Por ello, el consenso entre los economistas es que la decisión no es “técnica” sino política: el denominado pacto de rentas, es decir, un acuerdo social amplio que aborde cómo se distribuyen los costes ante una situación de gran dificultad económica. Esto supone que partidos, empresas y organizaciones sociales se convencen de que los impactos inflacionarios no pueden recostarse hacia los más débiles y vulnerables, que es lo que sucederá si dejamos que actúen libremente las reglas del mercado. En su lugar, debieran concertar algún tipo de intervención que busque equilibrar las consecuencias. Dicho de otra manera, se debe acordar cómo distribuir los costos que acarrea un ciclo inflacionario lo que fundamentalmente supone mostrar capacidades políticas para gestionar este momento difícil y complejo.

Es claro que la desescalada de la inflación no es fácil, porque es una actividad agotadora en medio de una complicada red de intereses contrapuestos, lo que obliga a mucha imaginación y gran capacidad coordinadora. Desgraciadamente, no podemos esperar que el Ejecutivo tenga habilidades para organizar un escenario como el descrito y sabemos lo que ocurre cuando las élites económicas estiman que su estabilidad radica exclusivamente en la satisfacción de sus intereses, mientras las élites políticas sencillamente no tienen idea, aunque sea precaria, de lo que está sucediendo.

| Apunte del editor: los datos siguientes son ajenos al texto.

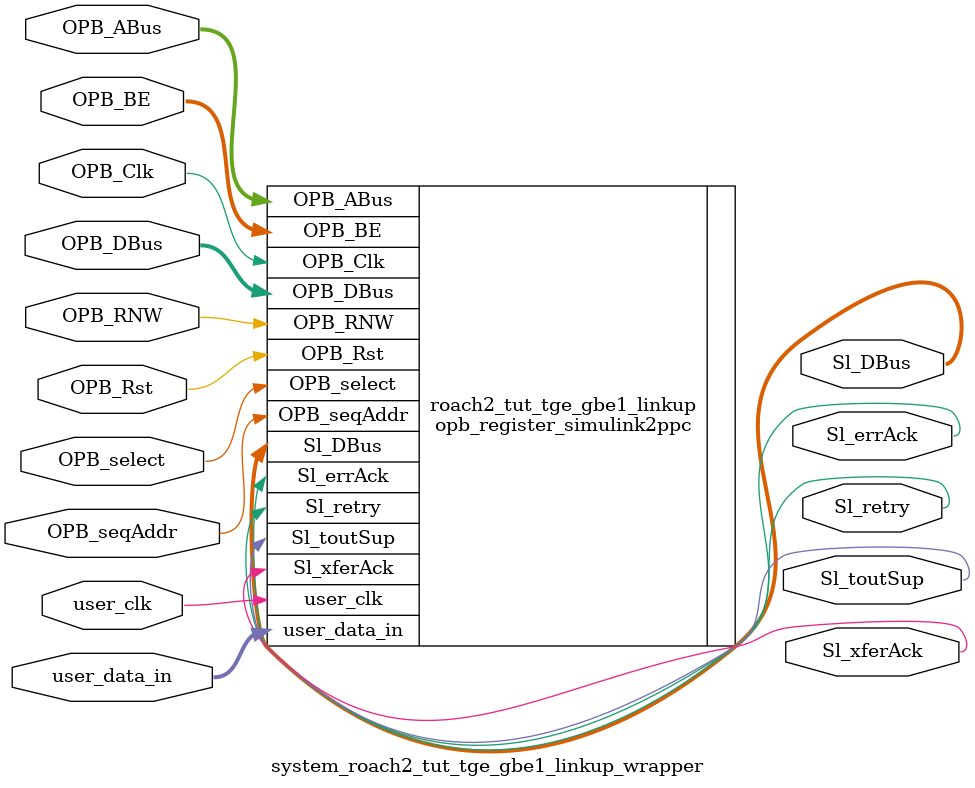
<source format=v>

module system_roach2_tut_tge_gbe1_linkup_wrapper
  (
    OPB_Clk,
    OPB_Rst,
    Sl_DBus,
    Sl_errAck,
    Sl_retry,
    Sl_toutSup,
    Sl_xferAck,
    OPB_ABus,
    OPB_BE,
    OPB_DBus,
    OPB_RNW,
    OPB_select,
    OPB_seqAddr,
    user_data_in,
    user_clk
  );
  input OPB_Clk;
  input OPB_Rst;
  output [0:31] Sl_DBus;
  output Sl_errAck;
  output Sl_retry;
  output Sl_toutSup;
  output Sl_xferAck;
  input [0:31] OPB_ABus;
  input [0:3] OPB_BE;
  input [0:31] OPB_DBus;
  input OPB_RNW;
  input OPB_select;
  input OPB_seqAddr;
  input [31:0] user_data_in;
  input user_clk;

  opb_register_simulink2ppc
    #(
      .C_BASEADDR ( 32'h01100300 ),
      .C_HIGHADDR ( 32'h011003FF ),
      .C_OPB_AWIDTH ( 32 ),
      .C_OPB_DWIDTH ( 32 ),
      .C_FAMILY ( "virtex6" )
    )
    roach2_tut_tge_gbe1_linkup (
      .OPB_Clk ( OPB_Clk ),
      .OPB_Rst ( OPB_Rst ),
      .Sl_DBus ( Sl_DBus ),
      .Sl_errAck ( Sl_errAck ),
      .Sl_retry ( Sl_retry ),
      .Sl_toutSup ( Sl_toutSup ),
      .Sl_xferAck ( Sl_xferAck ),
      .OPB_ABus ( OPB_ABus ),
      .OPB_BE ( OPB_BE ),
      .OPB_DBus ( OPB_DBus ),
      .OPB_RNW ( OPB_RNW ),
      .OPB_select ( OPB_select ),
      .OPB_seqAddr ( OPB_seqAddr ),
      .user_data_in ( user_data_in ),
      .user_clk ( user_clk )
    );

endmodule


</source>
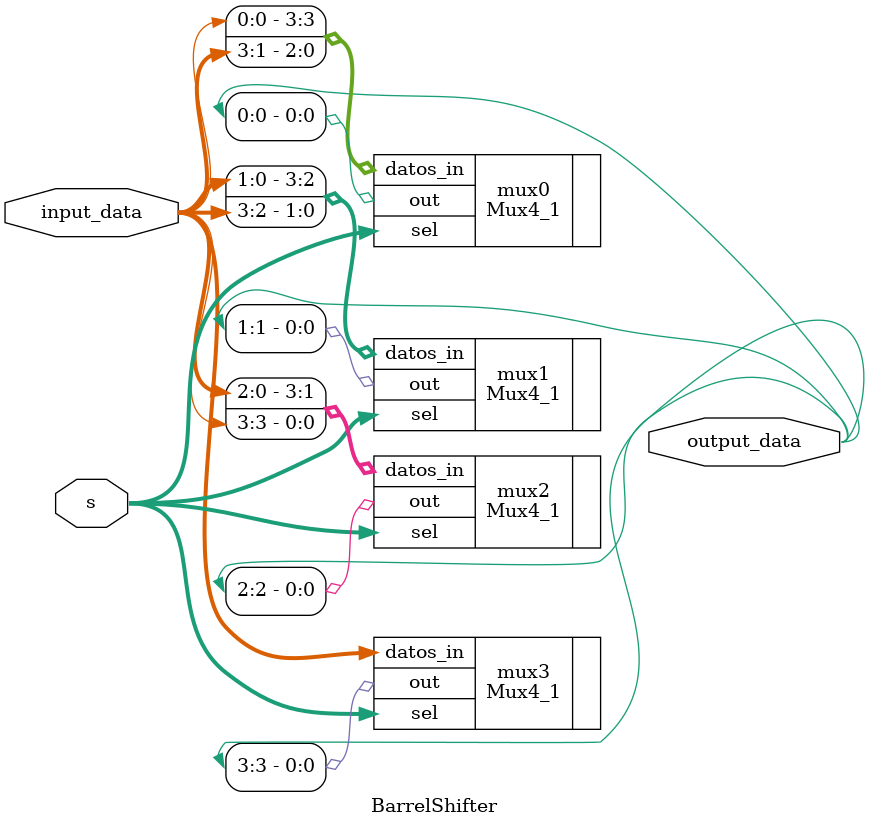
<source format=v>
`timescale 1ns / 1ps


module BarrelShifter(
    input [3:0] input_data,  // Datos de entrada
    input [1:0] s, // seleccion
    output [3:0]output_data // Datos de salida
);
// Implementación del barrel shifter
Mux4_1 mux3 (
    .datos_in({input_data[3],input_data[2],input_data[1],input_data[0]}),  // Conectar las entradas de datos del Mux4_1 a las entradas de datos en el orden necesario
    .sel(s),          // Conectar los selectores del Mux4_1 a los selectores del BarrelShifter
    .out({output_data[3]})           // Conectar la salida del Mux4_1 a la salida del BarrelShifter e el bit indicado
);
Mux4_1 mux2 (
    .datos_in({input_data[2],input_data[1],input_data[0],input_data[3]}),
    .sel(s),
    .out({output_data[2]})
);
Mux4_1 mux1 (
    .datos_in({input_data[1],input_data[0],input_data[3],input_data[2]}),
    .sel(s),
    .out({output_data[1]})
);
Mux4_1 mux0 (
    .datos_in({input_data[0],input_data[3],input_data[2],input_data[1]}),
    .sel(s),
    .out({output_data[0]})
); 
endmodule
</source>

Simultáneamente, se ha presentado una crisis alimentaria de proporciones. Según Carolina Trivelli, por el encarecimiento de los productos y la disminución de los ingresos familiares, actualmente “hay más de 6 millones de peruanos bajo situación ´grave´ de seguridad alimentaria y la cifra podría superar 7 millones este año”. Incluso, no descarta que en Perú “probablemente” más de siete millones de peruanos ya han reducido sus porciones de alimentos o han sacrificado por al menos un día su alimentación.

Si bien el sentido común conduce a relacionar inmediatamente los problemas que estamos evidenciando en el acceso a los alimentos con la crisis agraria, agravada en grado sumo por el encarecimiento de gran parte de los insumos lo que eleva los costos de producción a un grado que es imposible de manejar por el productor, especialmente el pequeño productor de la agricultura familiar, no es una vinculación única y directa.

Si nos detenemos en las capacidades de las que dispone actualmente una familia peruana para acceder al alimento —mediante su producción, su compra o su obtención como donación— veremos que el aumento de los costos no impacta fundamentalmente en la disponibilidad, sino en el acceso muy diferenciado a los mismos, producto de la alta tasa de urbanización que tenemos (80% de los habitantes del país vive en ciudades y no son, por tanto, productores netos de alimentos) y las manifiestas desigualdades que existen en el patrón social que nos rige. Mientras que una familia peruana del estrato AB gasta en promedio el 33% de sus ingresos en alimentos, una que pertenece al estrato E emplea 53% del mismo. Todo ello sin considerar la calidad de la alimentación. Esto es un dato clave.

Como comprobó Amartya Sen al estudiar las hambrunas de Bengala en 1943 y la de Etiopía en 1972, los alimentos no solo existían, sino que eran comercializados pero guiados por la demanda y no por la necesidad. De esta manera, quedaron fuera del alcance de los pobres. Así, los hambrientos fueron vistos como personas que no tenían capacidades para llegar al alimento que necesitaban –titularidades les llamaba–, ya sea por ingresos disminuidos o porque la reducida cobertura o ausencia de programas sociales simplemente los dejaba fuera de su alcance.

Así, a estas alturas, difícilmente —para no decir imposible— se revertirán las tendencias que ya empezaron a mostrarse; entre otras novedades, en el corto plazo tendremos escenarios en los que la pobreza vendrá caracterizada por una aguda falta de acceso a los alimentos, justo cuando se diezmaron los escasísimos equipos que podían llevar adelante los programas de asistencia alimentaria en el Ministerio de Desarrollo e Inclusión Social (MIDIS), cuando ya no están los funcionarios del Ministerio de Desarrollo Agrario y Riego (MIDAGRI) que llegaron con ideas importantes, cuando no hay iniciativas para promover y fortalecer las iniciativas populares como las ollas comunes o comedores populares y cuando se evidencia la absoluta incapacidad para negociar políticamente los efectos negativos de la inflación.